Task description: A faithful copy is required of the lines from the top of the entries through the line that contains "7.39, 0.29 |", both included, with no pictures.

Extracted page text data
——
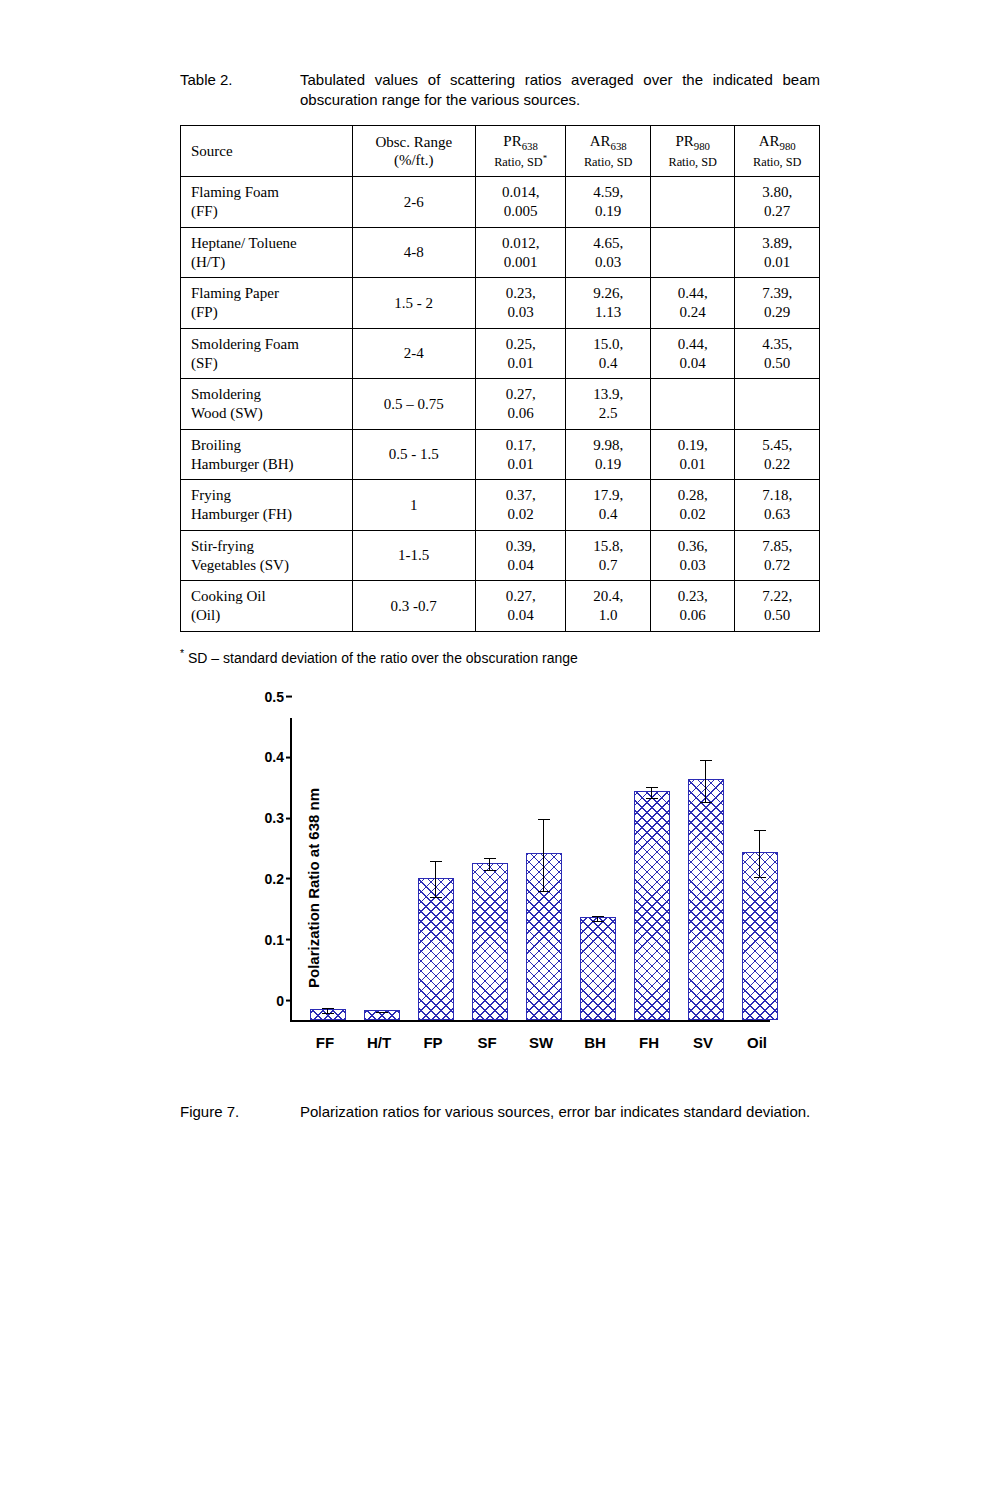Table 2.
Tabulated values of scattering ratios averaged over the indicated beam obscuration range for the various sources.
| Source | Obsc. Range (%/ft.) | PR 638 Ratio, SD * | AR 638 Ratio, SD | PR 980 Ratio, SD | AR 980 Ratio, SD |
| --- | --- | --- | --- | --- | --- |
| Flaming Foam (FF) | 2-6 | 0.014, 0.005 | 4.59, 0.19 | | 3.80, 0.27 |
| Heptane/ Toluene (H/T) | 4-8 | 0.012, 0.001 | 4.65, 0.03 | | 3.89, 0.01 |
| Flaming Paper (FP) | 1.5 - 2 | 0.23, 0.03 | 9.26, 1.13 | 0.44, 0.24 | 7.39, 0.29 |
| Smoldering Foam (SF) | 2-4 | 0.25, 0.01 | 15.0, 0.4 | 0.44, 0.04 | 4.35, 0.50 |
| Smoldering Wood (SW) | 0.5 – 0.75 | 0.27, 0.06 | 13.9, 2.5 | | |
| Broiling Hamburger (BH) | 0.5 - 1.5 | 0.17, 0.01 | 9.98, 0.19 | 0.19, 0.01 | 5.45, 0.22 |
| Frying Hamburger (FH) | 1 | 0.37, 0.02 | 17.9, 0.4 | 0.28, 0.02 | 7.18, 0.63 |
| Stir-frying Vegetables (SV) | 1-1.5 | 0.39, 0.04 | 15.8, 0.7 | 0.36, 0.03 | 7.85, 0.72 |
| Cooking Oil (Oil) | 0.3 -0.7 | 0.27, 0.04 | 20.4, 1.0 | 0.23, 0.06 | 7.22, 0.50 |
* SD – standard deviation of the ratio over the obscuration range
Polarization Ratio at 638 nm
0
0.1
0.2
0.3
0.4
0.5
scale: 1 unit = 608 px (0.5 -> 304px)
FF
H/T
FP
SF
SW
BH
FH
SV
Oil
Figure 7.
Polarization ratios for various sources, error bar indicates standard deviation.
——
Reply to the exercise:
Table 2.
Tabulated values of scattering ratios averaged over the indicated beam obscuration range for the various sources.
| Source | Obsc. Range (%/ft.) | PR 638 Ratio, SD * | AR 638 Ratio, SD | PR 980 Ratio, SD | AR 980 Ratio, SD |
| --- | --- | --- | --- | --- | --- |
| Flaming Foam (FF) | 2-6 | 0.014, 0.005 | 4.59, 0.19 | | 3.80, 0.27 |
| Heptane/ Toluene (H/T) | 4-8 | 0.012, 0.001 | 4.65, 0.03 | | 3.89, 0.01 |
| Flaming Paper (FP) | 1.5 - 2 | 0.23, 0.03 | 9.26, 1.13 | 0.44, 0.24 | 7.39, 0.29 |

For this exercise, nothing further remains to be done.